Security researchers increasingly believe that an elite Chinese hacking group broke into British software maker Piriform to booby trap popular file cleaning program CCleaner, according to research and private analysis provided to CyberScoop.
New research published Monday by Israeli cybersecurity startup Intezer Labs, authored by senior security researcher Jay Rosenberg, adds support to the conclusion that Chinese hackers tried to gain access to a small number of multinational telecommunications and technology companies.
Although attributing a data breach to a specific hacker group remains an imperfect science, recently uncovered evidence contains technical indicators that overlap with those used by an advanced persistent threat (APT) group codenamed Axiom Group, security researchers at multiple cybersecurity firms told CyberScoop.

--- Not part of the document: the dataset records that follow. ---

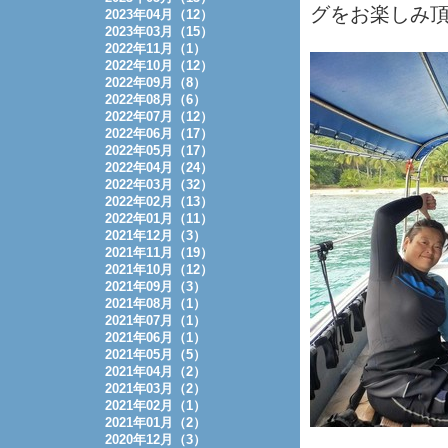
グをお楽しみ
2023年04月（12）
2023年03月（15）
2022年11月（1）
2022年10月（12）
2022年09月（8）
2022年08月（6）
2022年07月（12）
2022年06月（17）
2022年05月（17）
2022年04月（24）
2022年03月（32）
2022年02月（13）
2022年01月（11）
2021年12月（3）
2021年11月（19）
2021年10月（12）
2021年09月（3）
2021年08月（1）
2021年07月（1）
2021年06月（1）
2021年05月（5）
2021年04月（2）
2021年03月（2）
2021年02月（1）
2021年01月（2）
2020年12月（3）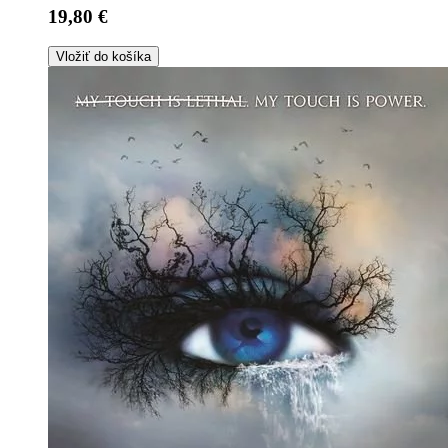
19,80 €
Vložiť do košíka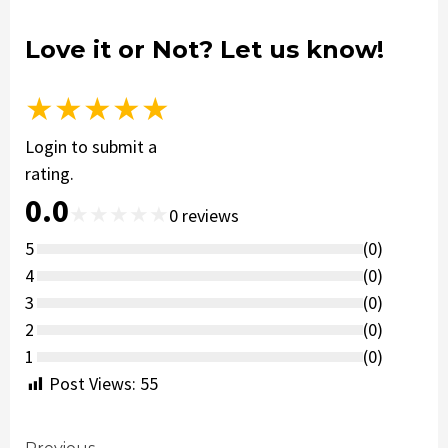
Love it or Not? Let us know!
★
★
★
★
★
Login to submit a
rating.
0.0
★
★
★
★
★
0
reviews
5
(
0
)
4
(
0
)
3
(
0
)
2
(
0
)
1
(
0
)
Post Views:
55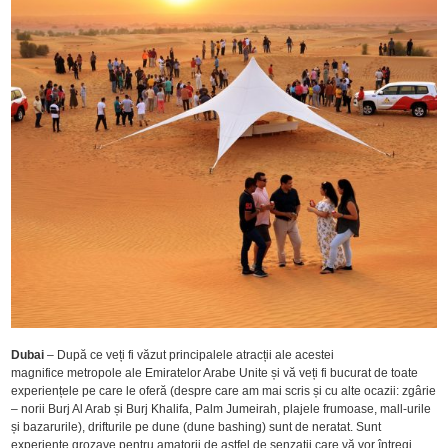
Dubai
– După ce veți fi văzut principalele atracții ale acestei
magnifice metropole ale Emiratelor Arabe Unite și vă veți fi bucurat de toate
experiențele pe care le oferă (despre care am mai scris și cu alte ocazii: zgârie
– norii Burj Al Arab și Burj Khalifa, Palm Jumeirah, plajele frumoase, mall-urile
și bazarurile), drifturile pe dune (dune bashing) sunt de neratat. Sunt
experiențe grozave pentru amatorii de astfel de senzații care vă vor întregi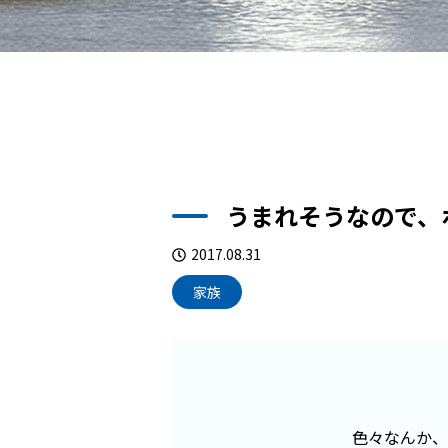
うまれそうなので、
2017.08.31
家族
色々なんか、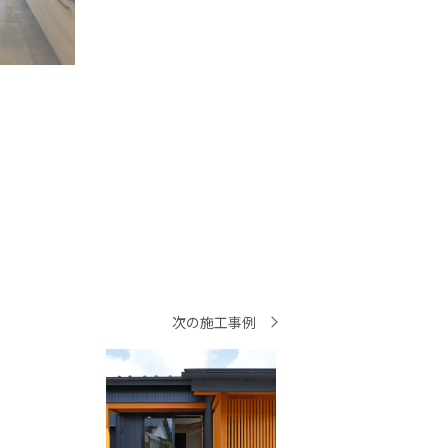
次の施工事例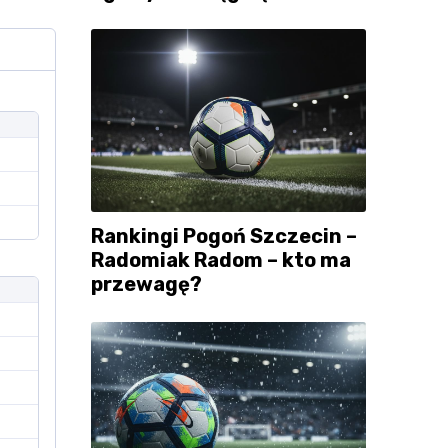
Rankingi Pogoń Szczecin –
Radomiak Radom – kto ma
przewagę?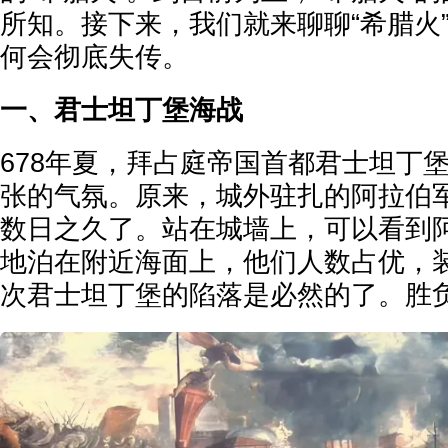
所知。接下来，我们就来聊聊“希腊火
何会彻底失传。
一、君士坦丁堡海战
678年夏，拜占庭帝国首都君士坦丁
张的气氛。原来，城外驻扎的阿拉伯
数日之久了。站在城墙上，可以看到
地泊在附近海面上，他们人数占优，
次君士坦丁堡的陷落是必然的了。胜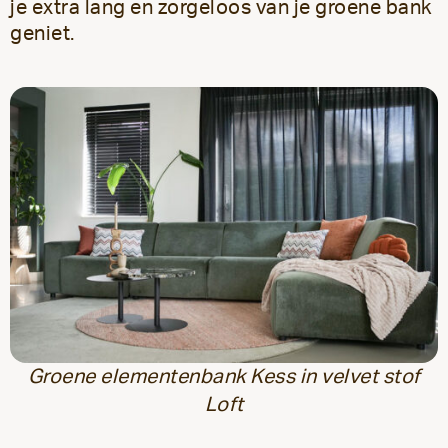
je extra lang en zorgeloos van je groene bank
geniet.
Groene elementenbank Kess in velvet stof
Loft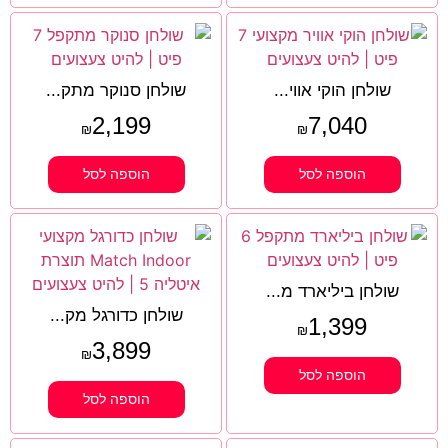
שולחן הוקי אווי...
שולחן סנוקר מתק...
2,199
7,040
₪
₪
הוספה לסל
הוספה לסל
שולחן ביליארד מ...
שולחן כדורגל מק...
1,399
₪
3,899
₪
הוספה לסל
הוספה לסל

In addition to Intezer Labs’ analysis, several researchers spoke to CyberScoop on condition of anonymity because they were not authorized to discuss their separate but supporting findings publicly. Two of these researchers said they were able to attribute the CCleaner incident to Axiom, also known as APT17 or Winnti, with “medium confidence.”
“Programmers often reuse code instead of rewriting it and this acts as a digital fingerprint,” explained Rosenberg. “Putting this into context in combination with our technology, our technology compares the code of these files to millions of other samples, malicious and legitimate. The fact this code was only found in the CCleaner hack and previous APT17 attacks (and not in any other software/malware in the world) is quite a strong link.”

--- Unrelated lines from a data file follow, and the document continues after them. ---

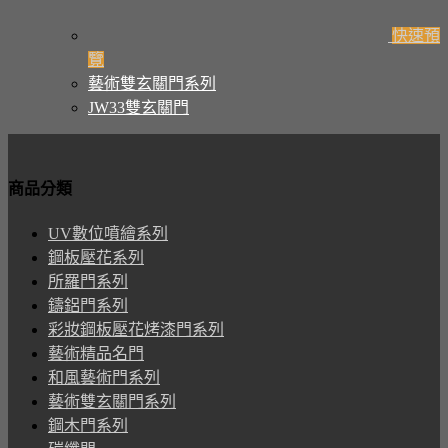
快速預
覽
藝術雙玄關門系列
JW33雙玄關門
商品分類
UV數位噴繪系列
鋼板壓花系列
所羅門系列
鑄鋁門系列
彩妝鋼板壓花烤漆門系列
藝術精品名門
和風藝術門系列
藝術雙玄關門系列
鋼木門系列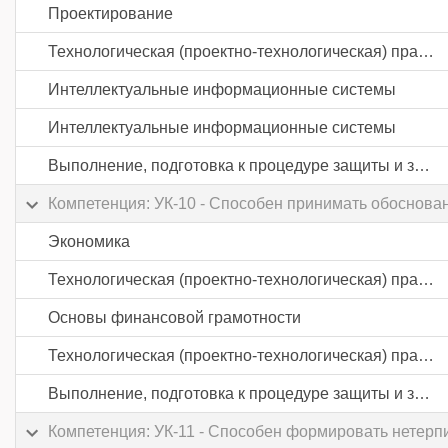
Проектирование
Технологическая (проектно-технологическая) практика
Интеллектуальные информационные системы
Интеллектуальные информационные системы
Выполнение, подготовка к процедуре защиты и защита выпускной квалификационной работы
Компетенция: УК-10 - Способен принимать обоснова
Экономика
Технологическая (проектно-технологическая) практика
Основы финансовой грамотности
Технологическая (проектно-технологическая) практика
Выполнение, подготовка к процедуре защиты и защита выпускной квалификационной работы
Компетенция: УК-11 - Способен формировать нетерп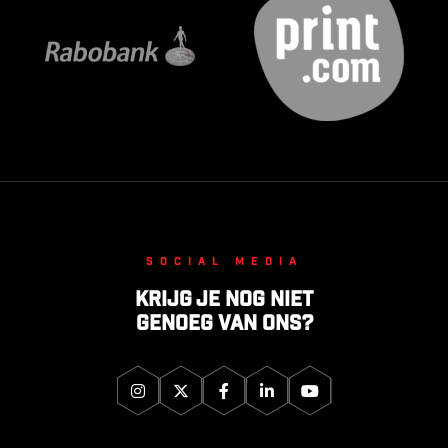
Social media
Krijg je nog niet
genoeg van ons?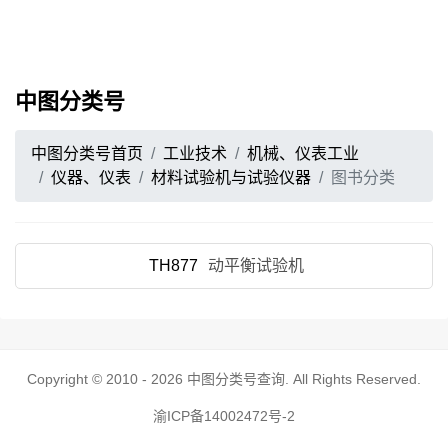
中图分类号
中图分类号首页
工业技术
机械、仪表工业
仪器、仪表
材料试验机与试验仪器
图书分类
TH877
动平衡试验机
Copyright © 2010 - 2026
中图分类号查询
. All Rights Reserved.
渝ICP备14002472号-2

Axiom is believed to be a Chinese APT group made up of freelancers with some relation to the ruling Communist Party of China. Cybersecurity firms Kaspersky Lab and FireEye have each recorded the group’s operations in the past. According to Rosenberg, Axiom is largely interested in stealing valuable intellectual property.
Based on seperate investigations conducted in recent weeks by Cisco’s Talos team and Avast’s internal security team, the hackers rigged a legitimate software update mechanism in CCleaner to remotely dispense a backdoor implant to 2.27 million computers over the course of a month. The affected version of CCleaner (v5.33) was downloaded between August and September.

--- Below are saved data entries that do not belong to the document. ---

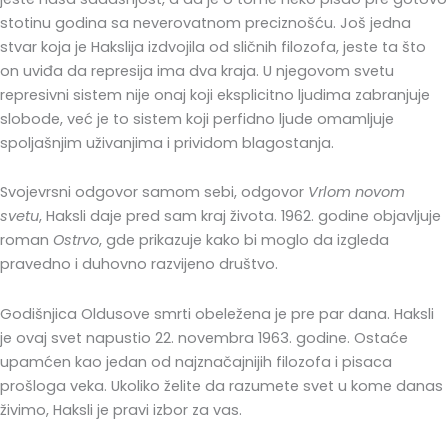
stotinu godina sa neverovatnom preciznošću. Još jedna
stvar koja je Hakslija izdvojila od sličnih filozofa, jeste ta što
on uviđa da represija ima dva kraja. U njegovom svetu
represivni sistem nije onaj koji eksplicitno ljudima zabranjuje
slobode, već je to sistem koji perfidno ljude omamljuje
spoljašnjim uživanjima i prividom blagostanja.
Svojevrsni odgovor samom sebi, odgovor
Vrlom novom
svetu
, Haksli daje pred sam kraj života. 1962. godine objavljuje
roman
Ostrvo
, gde prikazuje kako bi moglo da izgleda
pravedno i duhovno razvijeno društvo.
Godišnjica Oldusove smrti obeležena je pre par dana. Haksli
je ovaj svet napustio 22. novembra 1963. godine. Ostaće
upamćen kao jedan od najznačajnijih filozofa i pisaca
prošloga veka. Ukoliko želite da razumete svet u kome danas
živimo, Haksli je pravi izbor za vas.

Piriform is a subsidiary of Avast.
Less than 50 domains from the more than 2 million infected computers also received a subsequent second-stage backdoor implant, which provided the attackers with additional access. These domains were owned by major technology brand like Intel, Sony, Samsung, ASUS, VMware and British telecommunications giant O2.
Craig Williams, a senior security researcher with Cisco Talos, previously told CyberScoop that while the attack first appeared designed to indiscriminately compromise a large number of computers around the world, it now seems to have been highly targeted.
Only a small number of private sector cybersecurity firms were able to examine this supplementary, second-stage evidence; with Intezer Labs and Cisco being two of the few. The secondary piece of malware is now providing researchers with some clues on the hackers’ intent, motive and techniques.
Intezer Labs was among the first companies to also recognize that the first stage payload, similar to the second, had strong indicators of Axiom Group activity. “Not only did the first payload have shared code between the Axiom group and [CCleaner’s backdoor], but the second did as well,” wrote Rosenberg.
Law enforcement is currently working with Avast to investigate the breach. The FBI did not respond to a request for comment prior to this article’s publication.
The findings are significant because if accurate it provides partial evidence that China is once again spying on private American companies after having agreed to cease the practice in 2015 after an arrangement was struck between former U.S. President Barack Obama and Chinese President Xi Jinping.